#### EXERCISE
In the entries that follow, copy exactly each line from the first through the line with "left back paw: (257, 278)".

#### STUDY MATERIAL
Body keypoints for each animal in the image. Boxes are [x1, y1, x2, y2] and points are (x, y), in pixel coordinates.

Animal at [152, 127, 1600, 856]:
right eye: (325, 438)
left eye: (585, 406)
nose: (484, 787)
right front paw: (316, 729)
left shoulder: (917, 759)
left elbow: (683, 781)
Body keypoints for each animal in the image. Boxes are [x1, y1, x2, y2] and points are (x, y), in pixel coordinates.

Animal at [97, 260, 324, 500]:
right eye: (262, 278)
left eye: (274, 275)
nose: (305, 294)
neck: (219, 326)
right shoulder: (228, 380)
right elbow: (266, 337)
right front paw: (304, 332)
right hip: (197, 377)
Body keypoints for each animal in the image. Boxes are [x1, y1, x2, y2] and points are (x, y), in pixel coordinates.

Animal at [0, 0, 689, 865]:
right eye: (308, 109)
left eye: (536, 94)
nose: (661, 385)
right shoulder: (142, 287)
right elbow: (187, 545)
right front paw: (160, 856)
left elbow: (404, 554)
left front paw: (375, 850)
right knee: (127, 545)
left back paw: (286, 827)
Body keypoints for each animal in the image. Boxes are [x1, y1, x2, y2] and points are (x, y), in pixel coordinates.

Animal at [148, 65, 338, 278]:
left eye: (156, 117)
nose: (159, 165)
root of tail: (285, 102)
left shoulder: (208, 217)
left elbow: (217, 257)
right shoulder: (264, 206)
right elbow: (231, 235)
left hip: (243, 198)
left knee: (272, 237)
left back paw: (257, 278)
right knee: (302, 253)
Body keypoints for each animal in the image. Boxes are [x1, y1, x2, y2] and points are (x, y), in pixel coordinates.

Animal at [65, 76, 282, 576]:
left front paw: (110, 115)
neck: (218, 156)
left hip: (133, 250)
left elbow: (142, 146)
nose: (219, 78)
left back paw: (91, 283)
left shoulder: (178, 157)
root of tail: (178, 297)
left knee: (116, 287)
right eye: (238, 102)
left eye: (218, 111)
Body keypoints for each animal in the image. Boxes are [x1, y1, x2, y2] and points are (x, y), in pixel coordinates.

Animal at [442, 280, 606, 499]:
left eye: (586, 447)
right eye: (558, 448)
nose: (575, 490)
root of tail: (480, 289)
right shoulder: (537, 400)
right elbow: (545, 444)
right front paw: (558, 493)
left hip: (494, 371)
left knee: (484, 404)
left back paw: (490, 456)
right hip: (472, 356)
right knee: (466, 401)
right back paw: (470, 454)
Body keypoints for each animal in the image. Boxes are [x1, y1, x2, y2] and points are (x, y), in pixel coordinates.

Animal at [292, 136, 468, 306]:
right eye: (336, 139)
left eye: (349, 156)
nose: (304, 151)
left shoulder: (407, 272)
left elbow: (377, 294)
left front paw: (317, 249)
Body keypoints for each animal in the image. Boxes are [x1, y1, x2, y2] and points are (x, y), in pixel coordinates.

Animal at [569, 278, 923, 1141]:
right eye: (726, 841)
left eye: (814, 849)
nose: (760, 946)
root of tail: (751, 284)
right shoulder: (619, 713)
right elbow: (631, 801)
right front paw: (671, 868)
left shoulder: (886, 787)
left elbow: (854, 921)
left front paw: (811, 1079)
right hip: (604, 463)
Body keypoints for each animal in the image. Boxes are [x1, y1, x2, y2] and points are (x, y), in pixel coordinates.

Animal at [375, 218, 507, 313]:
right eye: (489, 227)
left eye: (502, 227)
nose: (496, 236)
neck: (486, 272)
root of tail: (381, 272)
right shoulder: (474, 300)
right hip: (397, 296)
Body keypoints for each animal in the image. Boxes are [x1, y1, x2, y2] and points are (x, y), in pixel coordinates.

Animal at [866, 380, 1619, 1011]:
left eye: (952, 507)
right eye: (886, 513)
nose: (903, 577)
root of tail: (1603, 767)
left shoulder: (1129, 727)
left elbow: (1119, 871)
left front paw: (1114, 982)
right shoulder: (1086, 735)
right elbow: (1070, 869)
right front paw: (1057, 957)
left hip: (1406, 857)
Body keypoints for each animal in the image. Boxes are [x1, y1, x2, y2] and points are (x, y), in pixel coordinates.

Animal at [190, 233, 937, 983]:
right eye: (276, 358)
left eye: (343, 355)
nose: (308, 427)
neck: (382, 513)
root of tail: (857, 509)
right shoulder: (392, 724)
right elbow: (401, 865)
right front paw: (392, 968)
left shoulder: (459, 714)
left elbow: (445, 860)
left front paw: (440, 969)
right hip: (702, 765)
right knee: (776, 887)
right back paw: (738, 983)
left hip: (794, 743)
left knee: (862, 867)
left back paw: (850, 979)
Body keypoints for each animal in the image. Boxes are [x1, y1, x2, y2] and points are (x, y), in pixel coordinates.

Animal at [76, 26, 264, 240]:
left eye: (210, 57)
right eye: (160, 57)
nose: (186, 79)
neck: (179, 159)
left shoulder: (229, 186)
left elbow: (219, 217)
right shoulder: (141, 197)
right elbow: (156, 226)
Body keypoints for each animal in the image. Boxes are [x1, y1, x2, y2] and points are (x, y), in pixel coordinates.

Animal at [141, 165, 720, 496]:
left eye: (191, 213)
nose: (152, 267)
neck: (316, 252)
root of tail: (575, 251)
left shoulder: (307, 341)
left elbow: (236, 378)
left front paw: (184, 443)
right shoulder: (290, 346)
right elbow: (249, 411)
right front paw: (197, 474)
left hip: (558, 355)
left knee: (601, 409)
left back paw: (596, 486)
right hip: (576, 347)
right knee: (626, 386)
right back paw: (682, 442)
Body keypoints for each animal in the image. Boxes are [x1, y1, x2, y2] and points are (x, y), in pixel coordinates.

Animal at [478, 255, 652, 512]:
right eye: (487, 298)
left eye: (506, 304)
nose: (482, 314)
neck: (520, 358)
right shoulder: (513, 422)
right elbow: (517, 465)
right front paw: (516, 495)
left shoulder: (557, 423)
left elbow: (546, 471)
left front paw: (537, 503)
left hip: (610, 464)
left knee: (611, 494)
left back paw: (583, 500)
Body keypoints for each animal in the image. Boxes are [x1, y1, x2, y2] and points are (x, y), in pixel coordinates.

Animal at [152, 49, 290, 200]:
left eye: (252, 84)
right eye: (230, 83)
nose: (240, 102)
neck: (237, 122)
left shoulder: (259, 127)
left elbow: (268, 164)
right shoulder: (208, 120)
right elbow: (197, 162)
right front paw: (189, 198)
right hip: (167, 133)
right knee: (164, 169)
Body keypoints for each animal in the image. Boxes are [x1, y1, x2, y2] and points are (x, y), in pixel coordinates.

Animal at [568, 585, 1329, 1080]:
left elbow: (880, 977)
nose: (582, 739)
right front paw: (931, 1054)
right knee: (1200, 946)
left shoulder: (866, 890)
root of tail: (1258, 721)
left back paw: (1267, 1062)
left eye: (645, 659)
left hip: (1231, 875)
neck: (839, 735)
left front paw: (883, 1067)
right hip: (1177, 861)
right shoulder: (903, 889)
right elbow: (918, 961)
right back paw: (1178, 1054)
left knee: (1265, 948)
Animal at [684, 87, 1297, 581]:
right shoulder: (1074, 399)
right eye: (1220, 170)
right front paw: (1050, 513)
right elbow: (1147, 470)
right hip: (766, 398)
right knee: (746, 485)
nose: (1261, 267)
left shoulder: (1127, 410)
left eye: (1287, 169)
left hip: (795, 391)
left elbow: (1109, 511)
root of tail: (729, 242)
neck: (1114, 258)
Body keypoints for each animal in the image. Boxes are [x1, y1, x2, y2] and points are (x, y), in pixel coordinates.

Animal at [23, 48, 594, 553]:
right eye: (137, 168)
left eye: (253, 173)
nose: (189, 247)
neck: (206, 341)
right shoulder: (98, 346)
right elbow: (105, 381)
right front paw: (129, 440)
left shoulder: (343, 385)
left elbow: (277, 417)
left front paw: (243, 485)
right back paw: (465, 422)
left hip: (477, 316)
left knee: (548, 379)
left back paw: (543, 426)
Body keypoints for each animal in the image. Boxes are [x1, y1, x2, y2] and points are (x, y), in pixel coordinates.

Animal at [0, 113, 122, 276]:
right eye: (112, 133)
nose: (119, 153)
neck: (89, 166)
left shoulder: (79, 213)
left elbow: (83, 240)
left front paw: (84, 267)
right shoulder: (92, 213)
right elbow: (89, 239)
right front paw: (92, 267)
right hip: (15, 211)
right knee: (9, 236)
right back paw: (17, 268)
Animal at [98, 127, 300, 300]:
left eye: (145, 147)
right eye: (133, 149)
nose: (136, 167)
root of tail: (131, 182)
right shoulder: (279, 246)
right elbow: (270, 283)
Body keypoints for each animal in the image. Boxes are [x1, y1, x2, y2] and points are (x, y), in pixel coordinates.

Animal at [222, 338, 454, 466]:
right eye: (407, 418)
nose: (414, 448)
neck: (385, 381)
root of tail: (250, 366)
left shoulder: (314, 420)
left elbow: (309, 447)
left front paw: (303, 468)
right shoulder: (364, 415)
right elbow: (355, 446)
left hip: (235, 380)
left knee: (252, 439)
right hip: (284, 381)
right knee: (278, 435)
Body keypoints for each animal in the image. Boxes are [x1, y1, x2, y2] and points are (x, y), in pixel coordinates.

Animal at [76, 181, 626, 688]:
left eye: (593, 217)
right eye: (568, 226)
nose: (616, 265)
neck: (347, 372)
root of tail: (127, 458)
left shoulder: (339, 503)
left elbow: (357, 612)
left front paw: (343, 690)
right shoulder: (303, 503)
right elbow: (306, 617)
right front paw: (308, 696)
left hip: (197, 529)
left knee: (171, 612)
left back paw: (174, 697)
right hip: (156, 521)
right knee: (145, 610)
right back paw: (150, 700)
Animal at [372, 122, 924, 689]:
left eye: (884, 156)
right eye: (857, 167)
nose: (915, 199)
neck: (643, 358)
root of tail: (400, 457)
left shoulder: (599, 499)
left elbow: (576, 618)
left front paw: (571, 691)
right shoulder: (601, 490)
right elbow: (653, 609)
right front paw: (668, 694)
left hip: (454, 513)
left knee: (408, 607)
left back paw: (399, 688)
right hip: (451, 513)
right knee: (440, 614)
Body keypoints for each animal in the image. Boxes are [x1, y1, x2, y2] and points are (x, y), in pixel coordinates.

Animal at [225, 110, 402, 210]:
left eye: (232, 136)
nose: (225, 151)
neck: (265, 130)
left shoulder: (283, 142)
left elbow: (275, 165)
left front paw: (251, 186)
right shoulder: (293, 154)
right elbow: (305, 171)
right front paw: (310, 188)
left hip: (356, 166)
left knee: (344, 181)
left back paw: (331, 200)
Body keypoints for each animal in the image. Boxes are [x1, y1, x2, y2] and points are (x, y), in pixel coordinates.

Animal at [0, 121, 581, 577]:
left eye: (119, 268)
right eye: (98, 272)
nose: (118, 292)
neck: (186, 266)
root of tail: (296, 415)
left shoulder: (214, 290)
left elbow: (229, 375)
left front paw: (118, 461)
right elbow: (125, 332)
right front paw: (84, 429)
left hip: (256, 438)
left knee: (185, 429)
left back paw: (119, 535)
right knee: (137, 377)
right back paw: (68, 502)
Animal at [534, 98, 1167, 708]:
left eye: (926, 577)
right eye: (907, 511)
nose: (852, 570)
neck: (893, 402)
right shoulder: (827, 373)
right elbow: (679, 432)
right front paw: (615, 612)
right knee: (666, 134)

#### YOUR RESPONSE
Body keypoints for each animal in the image. Boxes are [x1, y1, x2, y2] and points are (x, y), in pixel coordinates.

Animal at [152, 127, 1600, 856]:
right eye: (325, 438)
left eye: (585, 406)
nose: (484, 787)
right front paw: (316, 729)
left shoulder: (917, 759)
left elbow: (683, 781)
Body keypoints for each animal in the image. Boxes are [x1, y1, x2, y2] and points are (x, y), in pixel coordinates.

Animal at [97, 260, 324, 500]:
right eye: (262, 278)
left eye: (274, 275)
nose: (305, 294)
neck: (219, 326)
right shoulder: (228, 380)
right elbow: (266, 337)
right front paw: (304, 332)
right hip: (197, 377)
Body keypoints for each animal in the image. Boxes are [x1, y1, x2, y2] and points are (x, y), in pixel coordinates.

Animal at [0, 0, 689, 865]:
right eye: (308, 109)
left eye: (536, 94)
nose: (661, 385)
right shoulder: (142, 287)
right elbow: (187, 545)
right front paw: (160, 856)
left elbow: (404, 554)
left front paw: (375, 850)
right knee: (127, 545)
left back paw: (286, 827)
Body keypoints for each animal in the image. Boxes are [x1, y1, x2, y2] and points are (x, y), in pixel coordinates.

Animal at [148, 65, 338, 278]:
left eye: (156, 117)
nose: (159, 165)
root of tail: (285, 102)
left shoulder: (208, 217)
left elbow: (217, 257)
right shoulder: (264, 206)
right elbow: (231, 235)
left hip: (243, 198)
left knee: (272, 237)
left back paw: (257, 278)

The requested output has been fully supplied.